__About this exercise__: Look for "depth" in the listing below. Gather each line that contains it.

__Task material__:
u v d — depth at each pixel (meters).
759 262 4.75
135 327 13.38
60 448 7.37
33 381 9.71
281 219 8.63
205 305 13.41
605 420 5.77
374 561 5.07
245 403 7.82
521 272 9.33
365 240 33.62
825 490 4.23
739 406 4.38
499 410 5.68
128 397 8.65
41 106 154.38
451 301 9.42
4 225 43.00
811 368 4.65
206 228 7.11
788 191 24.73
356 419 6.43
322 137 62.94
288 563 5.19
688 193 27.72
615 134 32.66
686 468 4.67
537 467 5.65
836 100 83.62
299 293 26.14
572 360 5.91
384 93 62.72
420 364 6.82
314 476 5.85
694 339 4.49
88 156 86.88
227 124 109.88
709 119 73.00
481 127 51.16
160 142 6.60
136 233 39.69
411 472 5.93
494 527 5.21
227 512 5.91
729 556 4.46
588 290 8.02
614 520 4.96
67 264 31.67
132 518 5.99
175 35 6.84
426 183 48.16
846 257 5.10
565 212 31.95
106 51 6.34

...

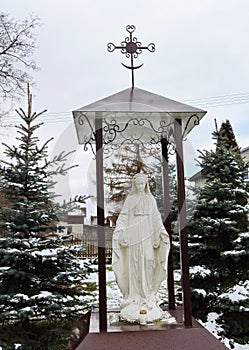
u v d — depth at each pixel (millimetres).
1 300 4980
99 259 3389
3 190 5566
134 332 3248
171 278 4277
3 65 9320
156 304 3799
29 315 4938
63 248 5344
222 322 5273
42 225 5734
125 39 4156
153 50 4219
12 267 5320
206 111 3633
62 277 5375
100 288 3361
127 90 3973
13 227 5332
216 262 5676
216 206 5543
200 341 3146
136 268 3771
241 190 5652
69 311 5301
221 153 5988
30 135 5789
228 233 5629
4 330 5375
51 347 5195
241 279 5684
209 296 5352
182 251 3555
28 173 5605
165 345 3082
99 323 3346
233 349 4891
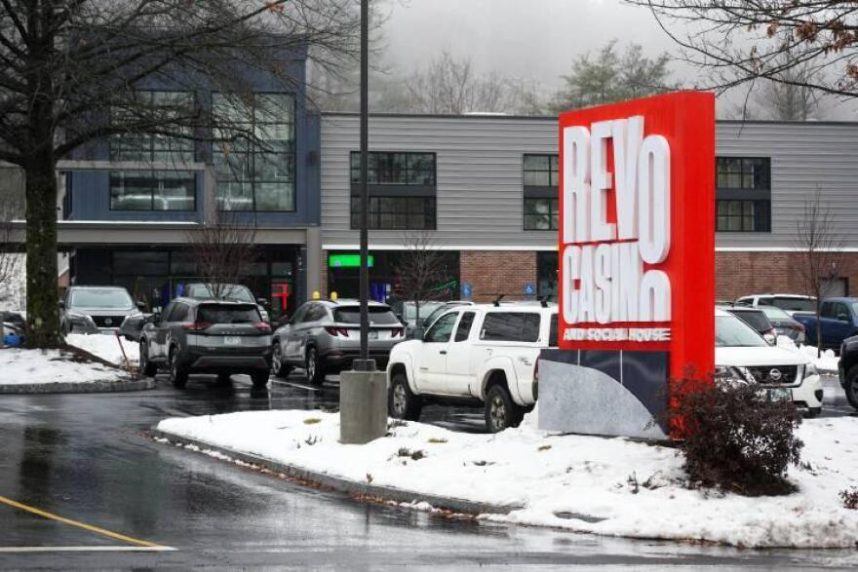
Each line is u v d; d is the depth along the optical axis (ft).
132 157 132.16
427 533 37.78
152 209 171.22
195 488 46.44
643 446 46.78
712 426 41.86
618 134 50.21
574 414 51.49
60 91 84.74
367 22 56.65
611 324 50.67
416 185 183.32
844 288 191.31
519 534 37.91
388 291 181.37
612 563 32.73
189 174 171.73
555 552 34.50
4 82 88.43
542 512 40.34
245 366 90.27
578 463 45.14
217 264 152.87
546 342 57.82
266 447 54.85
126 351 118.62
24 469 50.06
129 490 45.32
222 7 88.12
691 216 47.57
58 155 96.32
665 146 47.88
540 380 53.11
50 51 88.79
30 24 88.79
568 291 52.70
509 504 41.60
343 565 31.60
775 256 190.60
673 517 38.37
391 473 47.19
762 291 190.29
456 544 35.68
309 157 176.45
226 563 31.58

...

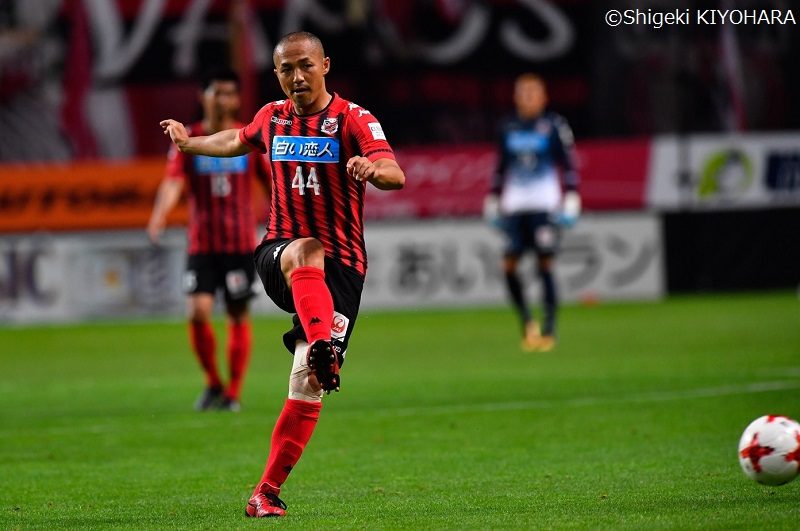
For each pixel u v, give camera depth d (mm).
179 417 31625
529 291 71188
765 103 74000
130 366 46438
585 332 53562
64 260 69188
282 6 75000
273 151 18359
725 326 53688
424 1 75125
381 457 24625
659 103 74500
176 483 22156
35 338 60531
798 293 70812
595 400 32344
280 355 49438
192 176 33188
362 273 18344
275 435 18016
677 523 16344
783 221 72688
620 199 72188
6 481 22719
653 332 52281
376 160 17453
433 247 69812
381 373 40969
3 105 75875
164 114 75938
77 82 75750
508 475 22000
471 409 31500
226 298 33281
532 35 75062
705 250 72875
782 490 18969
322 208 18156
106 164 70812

__Worked solution__:
u v d — depth at each pixel (meters).
u v d — depth at each pixel (millimetres).
Each line is u v d; d is the depth along the optical axis (ft).
For each pixel u v, give camera depth d (mm).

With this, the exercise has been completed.